The South Korean manufacturer outlined its future “Boundless For All” Strategy, including its Niro EV
CES in Las Vegas this week presents companies with the perfect opportunity to display their latest innovations and technology, and Kia did not disappointment.
The automaker used its platform to unveil its “Boundless For All” strategy for 2018 – which includes the announcement of 16 new “advanced powertrain” vehicles to be launched by 2025, new technologies to improve on its commitments in autonomous driving and a new battery-powered EV concept car, dubbed the Niro.
Following in the footsteps of automakers like Hyundai, who has also chosen to opt for a varied powertrain strategy in future models, Kia briefly outlined plans for its range of new advanced powertrain vehicles.
Kia spoke of a total of 16 new models in the works: five new ICE hybrids and plug-in hybrids (PHEVs) as well as five new battery-only EVs – all to be launched by 2025. As yet however, the only model which currently has a proposed release date, of 2020, is its Fuel Cell EV.
Vice Chairman and head of R&D at Kia, Dr.
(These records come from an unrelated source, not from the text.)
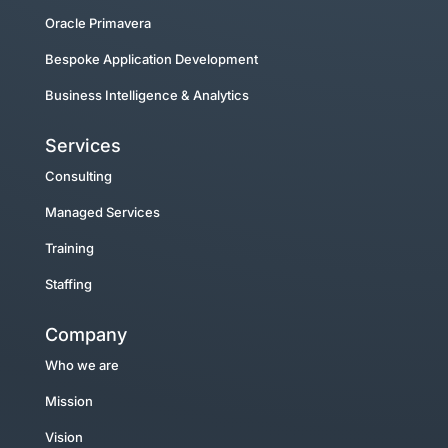
Oracle Primavera
Bespoke Application Development
Business Intelligence & Analytics
Services
Consulting
Managed Services
Training
Staffing
Company
Who we are
Mission
Vision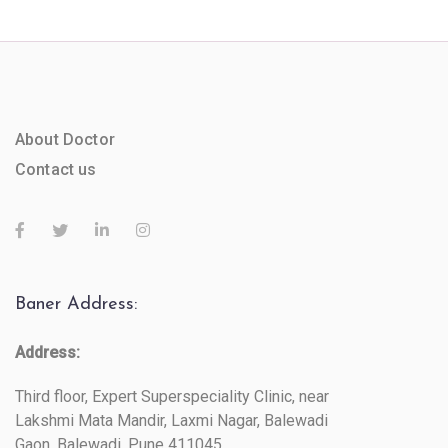
About Doctor
Contact us
Baner Address:
Address:
Third floor, Expert Superspeciality Clinic, near
Lakshmi Mata Mandir, Laxmi Nagar, Balewadi
Gaon, Balewadi, Pune 411045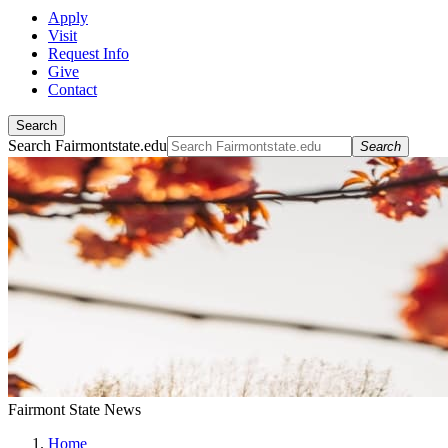
Apply
Visit
Request Info
Give
Contact
Search
Search Fairmontstate.edu
Search
Fairmont State News
Home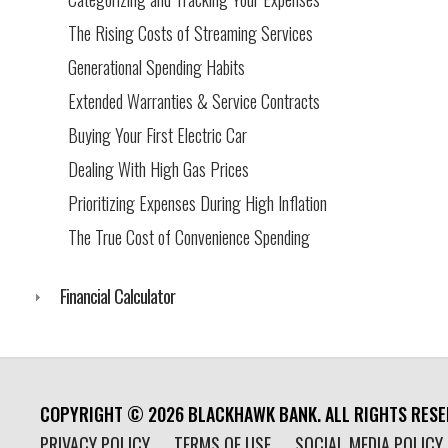
The Rising Costs of Streaming Services
Generational Spending Habits
Extended Warranties & Service Contracts
Buying Your First Electric Car
Dealing With High Gas Prices
Prioritizing Expenses During High Inflation
The True Cost of Convenience Spending
Financial Calculator
COPYRIGHT ©
2026
BLACKHAWK BANK. ALL RIGHTS RESE
PRIVACY POLICY
TERMS OF USE
SOCIAL MEDIA POLICY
Woong-chul Yang, spoke of how the range of vehicles – and in particular the FCEV due to be launched in 2020 and made available to the mass market – demonstrates Kia’s aim for “a zero-emission future for mobility.”
Eager to press on to the future of communications, Kia promised to be the first automaker to produce models with 5G technology (although it shares the achievement with Samsung which also announced its intention to be the first to have 5G-ready tech for vehicles.
Show me a Niro
With a range of 238 miles, the Niro is Kia’s pitch at the sizable and competitive electric crossover space. Specs include a 64 kWh lithium-polymer battery pack powering a 150 kW electric motor.
As well as an impressive range – it edges out competition like the I-Pace by a few miles – it may have an edge in fast-charging too, with Jalopnik reporting that drivers should be able to get 115 miles of range out of a 30 minute hook-up.
The Niro also introduces a range of new technologies which would enhance safety for pedestrians in future models – specifically the “Active Pedestrian Warning System” which uses front view cameras and object recognition technology to detect pedestrians or cyclists, which are then warned of the cars presence with an alert targeted towards them.
Looking at Kia’s wider strategy, details on the individual 16 models’ capabilities are scarce at this point. However, it does plan to push Level 4 driving technology within the next five years (with ‘Smart City’ testing to commence in 2021) and it’s clear that its is focusing on technologies that will support the move to autonomous driving as a commercial concept.
Whether or not the Niro Concept will see the light day of day in its current form is debatable, but certainly the technology shown in this model forms a blueprint for the development of its other 16 models heading into 2025, and demonstrates the company’s commitment to becoming the autonomous, connected and eco/electric it aspires to be.